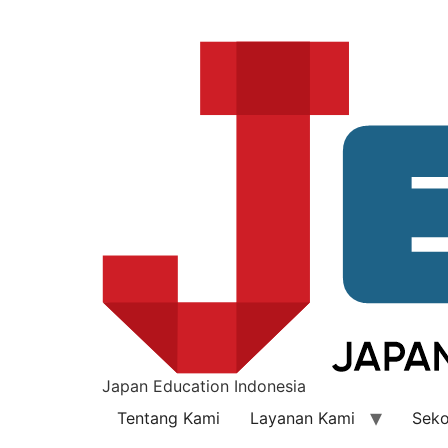
Japan Education Indonesia
Tentang Kami
Layanan Kami
Seko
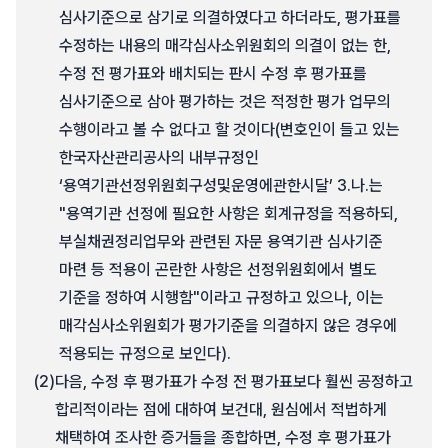
심사기준으로 삼기로 의결하였다고 하더라도, 평가표를
수정하는 내용의 매각심사소위원회의 의결이 없는 한,
수정 전 평가표와 배치되는 판시 수정 후 평가표를
심사기준으로 삼아 평가하는 것은 적정한 평가 업무의
수행이라고 볼 수 없다고 할 것이다(변호인이 들고 있는
한국자산관리공사의 내부규정인
‘용역기관선정위원회구성및운영에관한시달’ 3.나.는
"용역기관 선정에 필요한 사항은 회계규정을 적용하되,
부실채권정리업무와 관련된 자문 용역기관 심사기준
마련 등 적용이 곤란한 사항은 선정위원회에서 별도
기준을 정하여 시행함"이라고 규정하고 있으나, 이는
매각심사소위원회가 평가기준을 의결하지 않은 경우에
적용되는 규정으로 보인다).
(2)
다음, 수정 후 평가표가 수정 전 평가표보다 훨씬 공정하고
합리적이라는 점에 대하여 보건대, 원심에서 적법하게
채택하여 조사한 증거들을 종합하면, 수정 후 평가표가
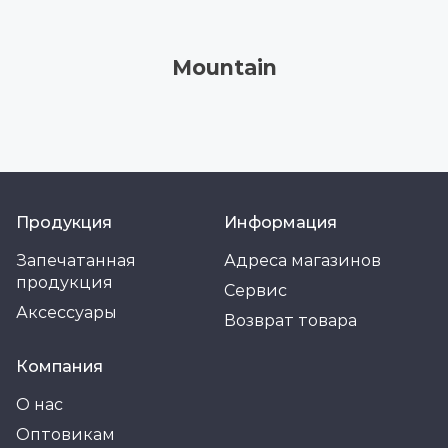
Mountain
Продукция
Информация
Запечатанная
Адреса магазинов
продукция
Сервис
Аксессуары
Возврат товара
Компания
О нас
Оптовикам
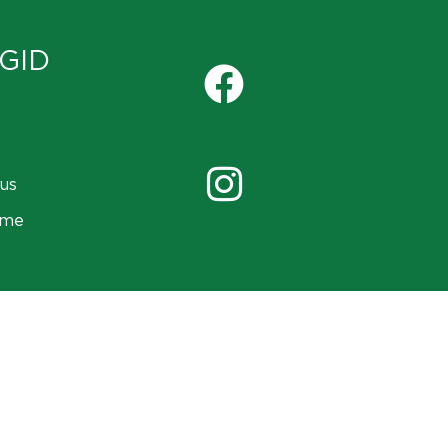
GID
us
ame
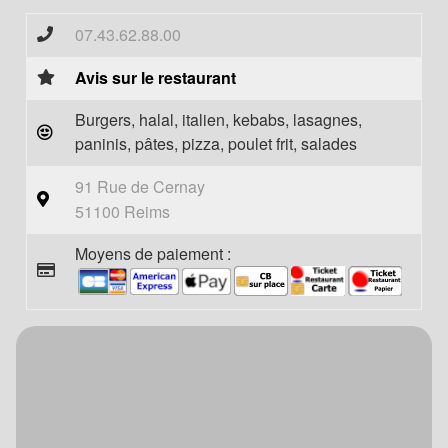
07.43.62.88.00
Avis sur le restaurant
Burgers, halal, italien, kebabs, lasagnes,
paninis, pâtes, pizza, poulet frit, salades
91 Rue de Cernay
51100 Reims
Moyens de paiement :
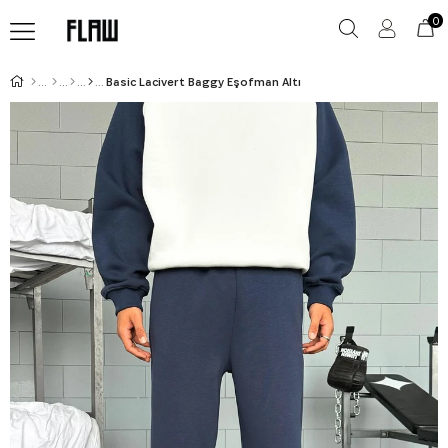
0
Basic Lacivert Baggy Eşofman Altı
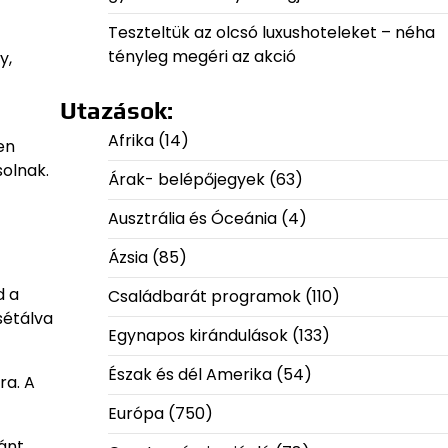
Teszteltük az olcsó luxushoteleket – néha
tényleg megéri az akció
y,
Utazások:
Afrika
(14)
en
solnak.
Árak- belépőjegyek
(63)
Ausztrália és Óceánia
(4)
Ázsia
(85)
d a
Családbarát programok
(110)
sétálva
Egynapos kirándulások
(133)
Észak és dél Amerika
(54)
ra. A
Európa
(750)
ánt,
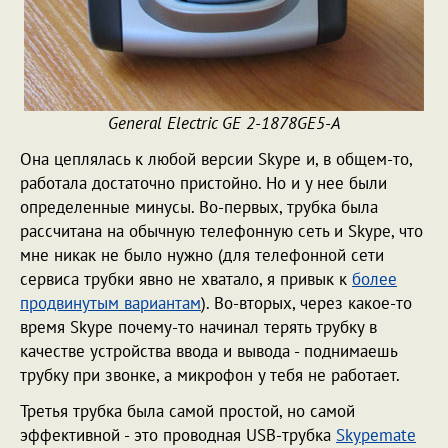
General Electric GE 2-1878GE5-A
Она цеплялась к любой версии Skype и, в общем-то,
работала достаточно пристойно. Но и у нее были
определенные минусы. Во-первых, трубка была
рассчитана на обычную телефонную сеть и Skype, что
мне никак не было нужно (для телефонной сети
сервиса трубки явно не хватало, я привык к
более
продвинутым вариантам
). Во-вторых, через какое-то
время Skype почему-то начинал терять трубку в
качестве устройства ввода и вывода - поднимаешь
трубку при звонке, а микрофон у тебя не работает.
Третья трубка была самой простой, но самой
эффективной - это проводная USB-трубка
Skypemate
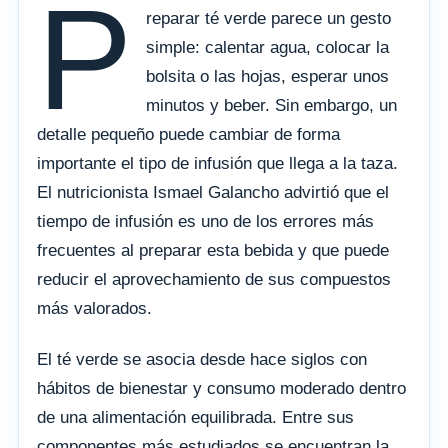
P
reparar té verde parece un gesto
simple: calentar agua, colocar la
bolsita o las hojas, esperar unos
minutos y beber. Sin embargo, un
detalle pequeño puede cambiar de forma
importante el tipo de infusión que llega a la taza.
El nutricionista Ismael Galancho advirtió que el
tiempo de infusión es uno de los errores más
frecuentes al preparar esta bebida y que puede
reducir el aprovechamiento de sus compuestos
más valorados.
El té verde se asocia desde hace siglos con
hábitos de bienestar y consumo moderado dentro
de una alimentación equilibrada. Entre sus
componentes más estudiados se encuentran la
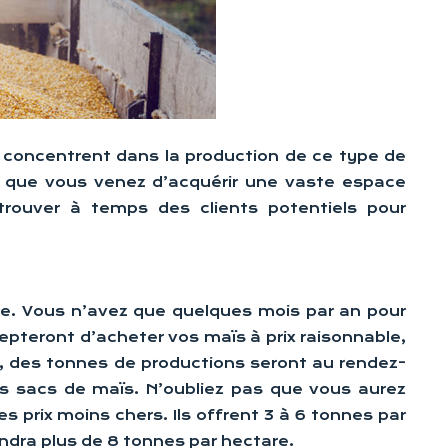
e concentrent dans la production de ce type de
ors que vous venez d’acquérir une vaste espace
 trouver à temps des clients potentiels pour
bre. Vous n’avez que quelques mois par an pour
cepteront d’acheter vos maïs à prix raisonnable,
s, des tonnes de productions seront au rendez-
es sacs de maïs. N’oubliez pas que vous aurez
prix moins chers. Ils offrent 3 à 6 tonnes par
ndra plus de 8 tonnes par hectare.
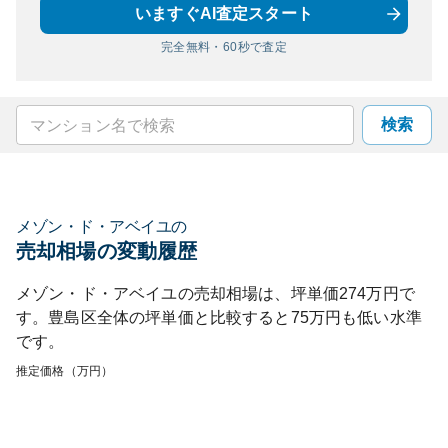
いますぐAI査定スタート
完全無料・60秒で査定
検索
メゾン・ド・アベイユ
の
売却相場の変動履歴
メゾン・ド・アベイユ
の売却相場は、坪単価
274
万円で
す。
豊島区
全体の坪単価と比較すると
75
万円も
低い
水準
です。
推定価格（万円）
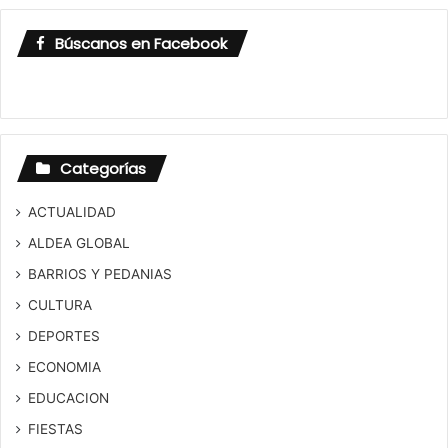
Búscanos en Facebook
Categorías
ACTUALIDAD
ALDEA GLOBAL
BARRIOS Y PEDANIAS
CULTURA
DEPORTES
ECONOMIA
EDUCACION
FIESTAS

● ● ● ● ● ● ●

**WHAT YOU HAVE TO DO:** In the data above, find the line containing "いますぐAI査定スタート"; from there, please write out each line through the end, exactly, with the pictures omitted.

**SOLUTION BELOW:**
いますぐAI査定スタート
完全無料・60秒で査定
検索
メゾン・ド・アベイユ
の
売却相場の変動履歴
メゾン・ド・アベイユ
の売却相場は、坪単価
274
万円で
す。
豊島区
全体の坪単価と比較すると
75
万円も
低い
水準
です。
推定価格（万円）
Búscanos en Facebook
Categorías
ACTUALIDAD
ALDEA GLOBAL
BARRIOS Y PEDANIAS
CULTURA
DEPORTES
ECONOMIA
EDUCACION
FIESTAS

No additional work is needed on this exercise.